━━━ ФРАГМЕНТ ТЕКСТА

Ну, Лев Сергеевич! Разве можно так? Мне думается, подобным образом профессиональный разведчик себя не должен был вести. Реакция Термена была непростительно естественной и непосредственной, реакцией наивного альбигойца, советского гражданина.
Об американском его периоде жизни можно написать специальную книгу, и сделать это должен американец. Это отдельная, блистательная эпопея. Ограничимся пунктирным монтажом его скупых, неполных воспоминаний и цитат из американской прессы.
Он ошарашил первых газетчиков, пробравшихся на ходу на «Мажестик», уже тем, что предупредил: «Кроме терменвокса я привез с собой охранные устройства; прибор, позволяющий устанавливать звуковую связь между землей и летящим самолетом; устройство, которое воспроизводит и усиливает звуки, идущие из недр Земли» (Нью-Йорк Таймс, 22 дек.1927). Ей Богу – не знаю, о чем это. Так написано...
Но главное, конечно – «радиомузыка»!
Пресса буквально взорвалась. Жадная до сенсаций Америка удивлялась, умилялась, похлопывала по плечу посланца страны Советов. Стилистический диапазон рецензий – от полного погружения в эйфорию всеобщего преклонения и поклонения до грубоватого ковбойского юмора! Вслушаемся снова в шорох старых газет, на этот раз – американских:
– «Настроив свой инструмент способом, который для непрофессионала сопоставим только с проверкой нагрева котла обнаженной рукой, он исполнил для начала „Аве Марию“ Шуберта... Во время исполнения его правая рука постоянно вибрировала как у скрипача или мессмериста. А его левая рука в это время была занята подниманием и опусканием какого-то невидимого насоса» (Нью-Йорк Таймс, 1 янв.1928).

━━━━━━
━━━ ПЕРЕЧЕНЬ ЗАПИСЕЙ

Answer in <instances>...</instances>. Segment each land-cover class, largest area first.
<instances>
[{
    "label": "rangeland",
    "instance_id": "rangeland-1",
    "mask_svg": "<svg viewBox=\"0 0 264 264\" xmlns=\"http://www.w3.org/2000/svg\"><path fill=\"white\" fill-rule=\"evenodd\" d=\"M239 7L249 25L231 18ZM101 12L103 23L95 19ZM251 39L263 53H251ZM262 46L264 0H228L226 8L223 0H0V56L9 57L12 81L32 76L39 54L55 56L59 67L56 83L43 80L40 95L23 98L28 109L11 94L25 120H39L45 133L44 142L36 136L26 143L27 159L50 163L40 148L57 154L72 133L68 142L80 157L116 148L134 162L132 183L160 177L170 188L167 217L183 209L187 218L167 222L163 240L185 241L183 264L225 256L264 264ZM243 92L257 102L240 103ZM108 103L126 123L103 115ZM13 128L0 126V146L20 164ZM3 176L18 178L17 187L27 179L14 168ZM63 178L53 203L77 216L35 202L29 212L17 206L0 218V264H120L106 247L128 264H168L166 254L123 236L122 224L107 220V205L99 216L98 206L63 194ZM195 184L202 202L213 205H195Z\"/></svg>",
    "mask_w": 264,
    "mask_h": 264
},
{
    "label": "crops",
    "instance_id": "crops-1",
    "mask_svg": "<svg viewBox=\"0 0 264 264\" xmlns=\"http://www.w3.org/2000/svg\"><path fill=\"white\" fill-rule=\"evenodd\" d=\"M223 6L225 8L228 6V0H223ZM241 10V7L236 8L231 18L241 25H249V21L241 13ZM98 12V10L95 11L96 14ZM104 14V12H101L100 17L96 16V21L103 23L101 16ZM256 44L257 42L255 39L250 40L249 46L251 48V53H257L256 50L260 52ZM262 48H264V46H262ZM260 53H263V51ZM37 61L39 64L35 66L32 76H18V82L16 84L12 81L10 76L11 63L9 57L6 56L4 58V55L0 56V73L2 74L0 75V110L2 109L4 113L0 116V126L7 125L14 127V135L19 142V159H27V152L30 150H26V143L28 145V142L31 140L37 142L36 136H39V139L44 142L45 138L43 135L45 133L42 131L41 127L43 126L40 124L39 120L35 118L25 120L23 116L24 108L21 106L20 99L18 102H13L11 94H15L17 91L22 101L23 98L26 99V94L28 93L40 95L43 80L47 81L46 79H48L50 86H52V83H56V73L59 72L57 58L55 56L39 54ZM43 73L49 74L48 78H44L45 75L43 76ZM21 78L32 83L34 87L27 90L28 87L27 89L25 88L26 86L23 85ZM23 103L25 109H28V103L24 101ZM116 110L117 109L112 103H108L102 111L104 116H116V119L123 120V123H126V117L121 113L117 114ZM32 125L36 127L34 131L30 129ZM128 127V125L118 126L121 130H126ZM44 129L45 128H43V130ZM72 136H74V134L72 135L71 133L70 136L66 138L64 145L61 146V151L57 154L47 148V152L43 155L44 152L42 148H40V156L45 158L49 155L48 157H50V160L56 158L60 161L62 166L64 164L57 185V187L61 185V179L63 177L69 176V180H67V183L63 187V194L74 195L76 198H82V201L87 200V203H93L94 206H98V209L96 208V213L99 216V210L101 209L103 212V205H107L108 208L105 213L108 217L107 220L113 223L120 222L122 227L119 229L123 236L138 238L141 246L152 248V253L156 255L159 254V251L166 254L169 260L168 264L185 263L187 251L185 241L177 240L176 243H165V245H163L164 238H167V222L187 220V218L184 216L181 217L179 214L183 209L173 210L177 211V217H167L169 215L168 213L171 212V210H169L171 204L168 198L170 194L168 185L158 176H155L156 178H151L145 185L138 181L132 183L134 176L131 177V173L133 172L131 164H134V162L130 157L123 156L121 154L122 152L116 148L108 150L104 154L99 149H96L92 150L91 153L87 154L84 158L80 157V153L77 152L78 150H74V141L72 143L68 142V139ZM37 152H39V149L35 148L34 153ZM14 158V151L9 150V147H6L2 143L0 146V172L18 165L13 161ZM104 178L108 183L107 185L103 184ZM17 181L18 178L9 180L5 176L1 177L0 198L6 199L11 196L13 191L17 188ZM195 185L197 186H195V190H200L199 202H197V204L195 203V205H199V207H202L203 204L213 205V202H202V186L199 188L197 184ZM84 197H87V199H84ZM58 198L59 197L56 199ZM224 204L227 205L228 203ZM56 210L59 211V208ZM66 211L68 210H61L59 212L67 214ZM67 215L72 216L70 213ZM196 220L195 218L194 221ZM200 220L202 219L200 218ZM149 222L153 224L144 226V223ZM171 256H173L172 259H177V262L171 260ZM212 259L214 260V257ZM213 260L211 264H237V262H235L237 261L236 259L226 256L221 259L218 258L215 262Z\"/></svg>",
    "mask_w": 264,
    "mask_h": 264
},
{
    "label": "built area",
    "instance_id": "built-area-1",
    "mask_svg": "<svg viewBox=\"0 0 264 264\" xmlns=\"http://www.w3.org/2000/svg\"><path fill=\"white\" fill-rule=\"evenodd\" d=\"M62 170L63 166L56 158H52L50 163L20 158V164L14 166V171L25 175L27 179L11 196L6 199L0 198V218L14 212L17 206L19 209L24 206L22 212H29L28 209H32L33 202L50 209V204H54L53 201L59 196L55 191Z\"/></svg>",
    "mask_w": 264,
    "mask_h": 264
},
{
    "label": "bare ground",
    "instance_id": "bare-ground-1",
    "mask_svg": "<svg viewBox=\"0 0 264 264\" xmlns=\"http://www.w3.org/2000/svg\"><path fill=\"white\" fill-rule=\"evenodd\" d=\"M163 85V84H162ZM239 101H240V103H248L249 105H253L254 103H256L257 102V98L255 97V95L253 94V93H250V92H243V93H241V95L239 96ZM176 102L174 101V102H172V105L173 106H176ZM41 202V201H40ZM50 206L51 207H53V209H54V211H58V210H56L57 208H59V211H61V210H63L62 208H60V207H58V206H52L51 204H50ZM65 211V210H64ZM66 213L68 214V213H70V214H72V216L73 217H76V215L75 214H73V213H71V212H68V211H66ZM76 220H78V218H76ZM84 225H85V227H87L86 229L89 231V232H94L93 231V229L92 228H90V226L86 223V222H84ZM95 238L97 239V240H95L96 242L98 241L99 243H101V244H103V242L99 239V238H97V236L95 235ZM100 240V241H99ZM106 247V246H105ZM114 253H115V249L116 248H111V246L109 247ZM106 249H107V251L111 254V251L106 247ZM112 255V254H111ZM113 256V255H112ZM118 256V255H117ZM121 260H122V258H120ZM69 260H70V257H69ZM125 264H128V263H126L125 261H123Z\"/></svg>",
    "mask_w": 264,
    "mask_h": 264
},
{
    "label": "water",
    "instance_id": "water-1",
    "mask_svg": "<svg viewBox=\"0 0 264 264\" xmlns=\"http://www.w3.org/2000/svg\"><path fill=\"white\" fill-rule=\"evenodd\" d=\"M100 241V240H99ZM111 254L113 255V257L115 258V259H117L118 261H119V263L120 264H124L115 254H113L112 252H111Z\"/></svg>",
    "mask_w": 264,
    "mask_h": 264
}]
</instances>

━━━━━━

● **ВАШИ ЗАДАНИЯ**
a: Верните дословно отрывок из текста о Термене от «Он ошарашил первых» до «это. Так написано...».
b: Продолжите рассказ о Термене в Америке, начиная сразу после его последнего предложения.

● **ОТВЕТЫ НА ЗАДАНИЯ**
a:
Он ошарашил первых газетчиков, пробравшихся на ходу на «Мажестик», уже тем, что предупредил: «Кроме терменвокса я привез с собой охранные устройства; прибор, позволяющий устанавливать звуковую связь между землей и летящим самолетом; устройство, которое воспроизводит и усиливает звуки, идущие из недр Земли» (Нью-Йорк Таймс, 22 дек.1927). Ей Богу – не знаю, о чем это. Так написано...

b:
Но в большинстве отзывов – буря, тайфун восторгов:
– «Лучшие музыканты Америки, слушая терменвокс, этот изумительный инструмент, единодушно пришли к выводу, что изобретение Термена представляет собою величайшее достижение» (Нью-Йорк Таймс, 27 дек. 1927).
– «Знаменитые музыканты, которые слушали концерт с величайшим вниманием и серьезностью, были едины в оценке этого инструмента как великого научного достижения» (Нью-Йорк Таймс, 25 янв.1928).
Среди слушателей этого первого сольного концерта – Рахманинов, Крейслер. А Тосканини вызвался испробовать чудо-инструмент сам. Уже на этом выступлении Термен использует, кстати, и свой световой прибор.